# AVAILABLE DATA:
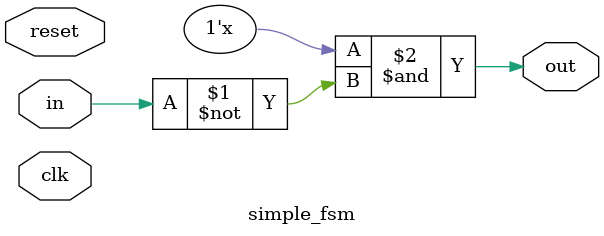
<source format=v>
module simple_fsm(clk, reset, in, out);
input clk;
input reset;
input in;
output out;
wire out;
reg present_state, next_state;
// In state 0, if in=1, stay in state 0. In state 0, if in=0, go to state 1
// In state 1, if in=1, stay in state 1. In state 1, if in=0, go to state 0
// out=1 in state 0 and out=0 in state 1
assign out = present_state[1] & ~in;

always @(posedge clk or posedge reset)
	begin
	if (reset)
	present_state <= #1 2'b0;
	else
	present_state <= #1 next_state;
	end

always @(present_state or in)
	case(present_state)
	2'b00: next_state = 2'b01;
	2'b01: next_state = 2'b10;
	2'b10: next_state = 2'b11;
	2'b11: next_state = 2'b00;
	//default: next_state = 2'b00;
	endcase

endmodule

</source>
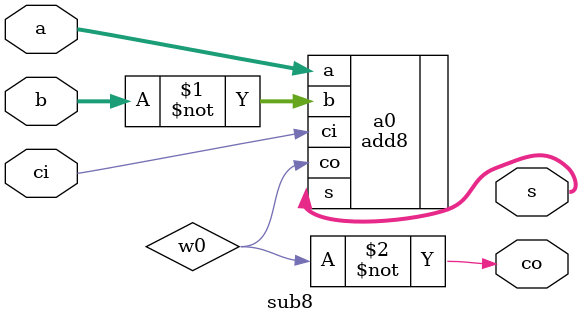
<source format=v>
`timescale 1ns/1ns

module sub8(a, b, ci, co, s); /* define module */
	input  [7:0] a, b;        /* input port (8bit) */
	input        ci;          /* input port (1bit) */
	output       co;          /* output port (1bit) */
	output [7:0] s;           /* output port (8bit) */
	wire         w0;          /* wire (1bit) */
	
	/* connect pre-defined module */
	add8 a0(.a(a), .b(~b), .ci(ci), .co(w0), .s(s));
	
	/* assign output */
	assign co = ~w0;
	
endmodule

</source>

...

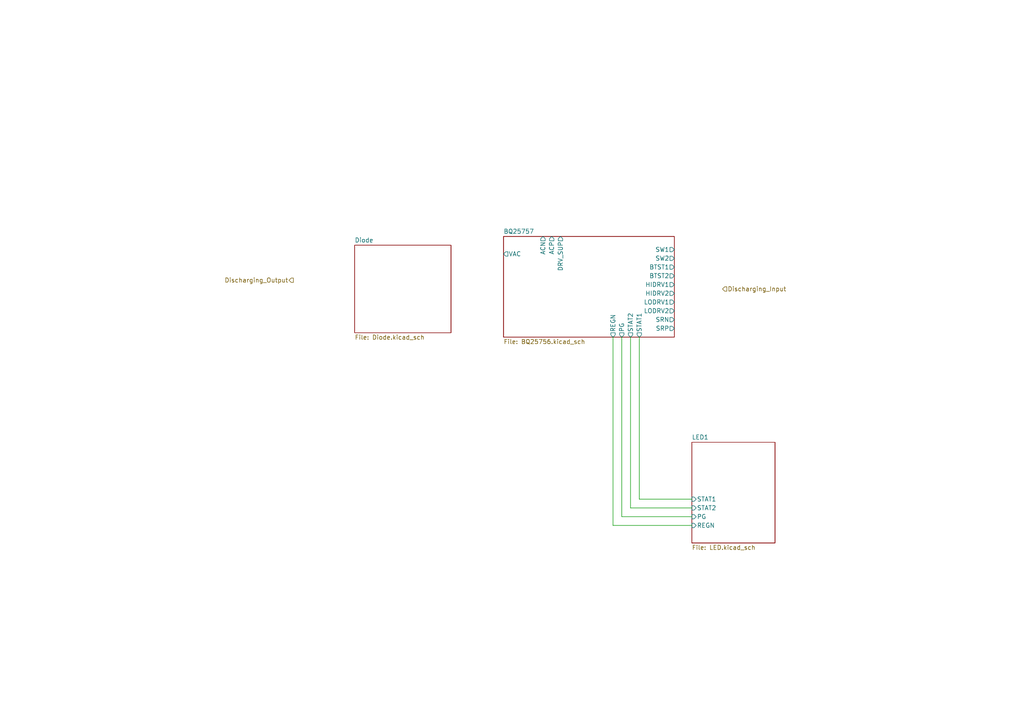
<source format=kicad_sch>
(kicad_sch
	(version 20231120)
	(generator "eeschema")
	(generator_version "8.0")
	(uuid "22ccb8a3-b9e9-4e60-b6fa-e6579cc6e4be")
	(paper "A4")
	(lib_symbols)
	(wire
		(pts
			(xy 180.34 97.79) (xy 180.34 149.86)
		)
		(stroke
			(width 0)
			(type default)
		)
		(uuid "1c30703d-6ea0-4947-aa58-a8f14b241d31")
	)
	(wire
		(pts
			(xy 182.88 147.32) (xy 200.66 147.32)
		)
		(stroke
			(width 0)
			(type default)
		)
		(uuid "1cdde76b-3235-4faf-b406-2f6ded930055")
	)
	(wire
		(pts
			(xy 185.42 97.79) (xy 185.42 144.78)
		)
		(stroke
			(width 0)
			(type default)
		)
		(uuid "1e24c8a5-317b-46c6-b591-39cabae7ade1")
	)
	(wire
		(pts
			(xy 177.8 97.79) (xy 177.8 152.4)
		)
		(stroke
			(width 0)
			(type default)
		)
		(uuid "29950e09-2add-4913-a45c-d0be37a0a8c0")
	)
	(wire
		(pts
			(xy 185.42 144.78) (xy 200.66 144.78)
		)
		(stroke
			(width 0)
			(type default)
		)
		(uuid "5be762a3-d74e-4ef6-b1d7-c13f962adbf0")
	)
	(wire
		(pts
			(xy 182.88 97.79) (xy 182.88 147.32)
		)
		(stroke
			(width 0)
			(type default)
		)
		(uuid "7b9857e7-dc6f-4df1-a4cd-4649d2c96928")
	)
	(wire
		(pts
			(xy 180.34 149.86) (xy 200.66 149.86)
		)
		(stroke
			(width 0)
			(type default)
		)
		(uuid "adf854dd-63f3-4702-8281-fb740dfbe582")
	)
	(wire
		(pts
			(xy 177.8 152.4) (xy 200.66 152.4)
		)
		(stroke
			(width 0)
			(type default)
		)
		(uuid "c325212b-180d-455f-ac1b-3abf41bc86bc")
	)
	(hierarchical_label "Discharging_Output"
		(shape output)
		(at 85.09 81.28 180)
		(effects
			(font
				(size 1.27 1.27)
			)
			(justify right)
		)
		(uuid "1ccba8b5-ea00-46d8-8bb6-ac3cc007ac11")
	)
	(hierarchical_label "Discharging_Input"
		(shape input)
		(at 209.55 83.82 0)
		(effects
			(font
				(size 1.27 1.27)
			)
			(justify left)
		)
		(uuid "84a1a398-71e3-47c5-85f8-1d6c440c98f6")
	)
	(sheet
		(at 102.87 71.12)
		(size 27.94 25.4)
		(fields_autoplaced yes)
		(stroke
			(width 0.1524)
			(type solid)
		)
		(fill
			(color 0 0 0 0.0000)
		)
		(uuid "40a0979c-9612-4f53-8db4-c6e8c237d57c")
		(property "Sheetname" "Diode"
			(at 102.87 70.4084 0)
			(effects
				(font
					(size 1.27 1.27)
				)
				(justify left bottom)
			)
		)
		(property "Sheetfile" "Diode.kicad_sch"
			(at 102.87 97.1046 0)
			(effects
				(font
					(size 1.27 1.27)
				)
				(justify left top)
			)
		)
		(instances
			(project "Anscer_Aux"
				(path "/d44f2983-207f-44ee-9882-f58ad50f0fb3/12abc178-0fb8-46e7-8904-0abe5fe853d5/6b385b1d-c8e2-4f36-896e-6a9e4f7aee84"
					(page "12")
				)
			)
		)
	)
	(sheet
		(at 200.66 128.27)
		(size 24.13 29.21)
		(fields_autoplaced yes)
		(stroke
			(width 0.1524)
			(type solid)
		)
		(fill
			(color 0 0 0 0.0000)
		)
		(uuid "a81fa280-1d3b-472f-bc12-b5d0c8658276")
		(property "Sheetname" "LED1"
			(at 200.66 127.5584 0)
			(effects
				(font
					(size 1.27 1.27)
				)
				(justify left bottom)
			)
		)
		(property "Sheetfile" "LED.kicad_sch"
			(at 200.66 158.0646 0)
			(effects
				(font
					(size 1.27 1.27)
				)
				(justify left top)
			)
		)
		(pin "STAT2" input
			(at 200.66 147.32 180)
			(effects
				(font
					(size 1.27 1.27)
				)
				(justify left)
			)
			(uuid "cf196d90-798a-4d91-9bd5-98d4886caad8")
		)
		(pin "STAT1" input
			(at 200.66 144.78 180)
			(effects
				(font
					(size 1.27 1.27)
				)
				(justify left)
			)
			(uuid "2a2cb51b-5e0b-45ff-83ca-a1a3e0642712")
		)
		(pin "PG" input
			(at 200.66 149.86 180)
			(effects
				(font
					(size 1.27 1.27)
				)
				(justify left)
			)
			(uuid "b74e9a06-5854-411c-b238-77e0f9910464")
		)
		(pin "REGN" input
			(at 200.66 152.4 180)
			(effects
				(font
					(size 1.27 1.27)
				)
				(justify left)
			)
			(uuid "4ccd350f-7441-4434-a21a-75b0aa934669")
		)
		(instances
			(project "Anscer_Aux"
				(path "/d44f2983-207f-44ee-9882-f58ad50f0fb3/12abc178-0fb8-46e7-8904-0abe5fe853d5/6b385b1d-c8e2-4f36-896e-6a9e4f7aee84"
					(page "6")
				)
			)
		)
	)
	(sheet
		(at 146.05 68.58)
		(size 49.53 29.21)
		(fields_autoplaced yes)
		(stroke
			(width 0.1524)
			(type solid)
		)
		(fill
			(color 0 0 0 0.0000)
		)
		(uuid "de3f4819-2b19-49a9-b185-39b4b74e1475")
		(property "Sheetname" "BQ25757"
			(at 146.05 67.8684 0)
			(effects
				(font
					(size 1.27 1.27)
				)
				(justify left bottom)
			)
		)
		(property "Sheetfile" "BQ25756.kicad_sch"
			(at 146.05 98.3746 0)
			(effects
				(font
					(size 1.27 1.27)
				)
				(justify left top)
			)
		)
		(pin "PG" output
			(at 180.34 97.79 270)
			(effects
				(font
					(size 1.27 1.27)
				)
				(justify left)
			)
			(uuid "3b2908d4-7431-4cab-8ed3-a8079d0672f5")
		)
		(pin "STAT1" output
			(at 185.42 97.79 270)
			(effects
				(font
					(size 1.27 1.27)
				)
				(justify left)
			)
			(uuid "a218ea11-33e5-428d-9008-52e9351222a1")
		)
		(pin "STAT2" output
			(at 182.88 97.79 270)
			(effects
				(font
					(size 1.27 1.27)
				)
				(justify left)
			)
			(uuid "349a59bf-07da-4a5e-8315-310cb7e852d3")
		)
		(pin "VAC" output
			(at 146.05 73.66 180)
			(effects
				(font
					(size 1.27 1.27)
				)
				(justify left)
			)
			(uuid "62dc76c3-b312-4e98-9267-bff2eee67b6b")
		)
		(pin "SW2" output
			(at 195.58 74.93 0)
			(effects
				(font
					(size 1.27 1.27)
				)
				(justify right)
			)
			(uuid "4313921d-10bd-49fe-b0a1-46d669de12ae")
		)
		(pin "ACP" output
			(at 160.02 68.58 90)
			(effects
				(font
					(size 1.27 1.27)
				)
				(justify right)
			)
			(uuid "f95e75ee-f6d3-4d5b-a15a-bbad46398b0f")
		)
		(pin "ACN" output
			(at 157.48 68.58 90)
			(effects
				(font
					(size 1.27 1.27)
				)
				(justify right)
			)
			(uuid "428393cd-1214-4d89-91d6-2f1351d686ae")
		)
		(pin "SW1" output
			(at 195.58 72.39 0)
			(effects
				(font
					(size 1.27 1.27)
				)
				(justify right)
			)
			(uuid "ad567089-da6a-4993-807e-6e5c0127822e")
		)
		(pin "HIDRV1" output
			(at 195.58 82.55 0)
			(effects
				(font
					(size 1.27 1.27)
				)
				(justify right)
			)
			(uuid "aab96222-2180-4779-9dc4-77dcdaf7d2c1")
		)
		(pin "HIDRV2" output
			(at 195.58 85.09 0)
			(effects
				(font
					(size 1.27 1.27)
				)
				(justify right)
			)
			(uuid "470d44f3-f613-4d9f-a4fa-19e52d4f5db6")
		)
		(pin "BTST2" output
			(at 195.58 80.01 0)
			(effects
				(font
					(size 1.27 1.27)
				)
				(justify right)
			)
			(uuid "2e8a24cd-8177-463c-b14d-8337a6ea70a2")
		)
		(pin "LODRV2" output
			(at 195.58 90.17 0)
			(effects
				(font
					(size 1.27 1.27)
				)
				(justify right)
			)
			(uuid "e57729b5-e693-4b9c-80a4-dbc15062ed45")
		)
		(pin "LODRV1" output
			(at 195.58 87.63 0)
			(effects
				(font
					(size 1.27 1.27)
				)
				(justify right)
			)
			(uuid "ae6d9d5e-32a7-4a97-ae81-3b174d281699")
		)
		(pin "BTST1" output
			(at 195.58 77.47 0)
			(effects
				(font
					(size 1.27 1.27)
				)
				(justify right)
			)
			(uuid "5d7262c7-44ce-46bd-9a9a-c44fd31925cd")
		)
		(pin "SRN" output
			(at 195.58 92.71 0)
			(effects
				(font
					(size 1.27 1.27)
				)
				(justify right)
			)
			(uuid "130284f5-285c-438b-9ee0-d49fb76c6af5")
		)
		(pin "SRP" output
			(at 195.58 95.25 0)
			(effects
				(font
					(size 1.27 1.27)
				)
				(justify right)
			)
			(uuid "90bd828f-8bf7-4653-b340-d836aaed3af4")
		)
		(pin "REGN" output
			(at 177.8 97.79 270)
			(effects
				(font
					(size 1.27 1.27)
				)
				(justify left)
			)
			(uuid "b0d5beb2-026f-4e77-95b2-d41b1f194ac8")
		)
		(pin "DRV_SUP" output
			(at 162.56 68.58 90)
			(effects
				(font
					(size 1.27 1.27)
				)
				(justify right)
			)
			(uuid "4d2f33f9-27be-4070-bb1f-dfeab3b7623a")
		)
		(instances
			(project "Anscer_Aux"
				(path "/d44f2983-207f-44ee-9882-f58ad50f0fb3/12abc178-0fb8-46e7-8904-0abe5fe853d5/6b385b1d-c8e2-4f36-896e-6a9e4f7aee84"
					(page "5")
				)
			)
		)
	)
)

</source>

# WORK TO COMPLETE:
Wherever a line of the data holds "always", copy that line.

# RESPONSE BELOW:
always @(posedge clk or posedge reset)
always @(present_state or in)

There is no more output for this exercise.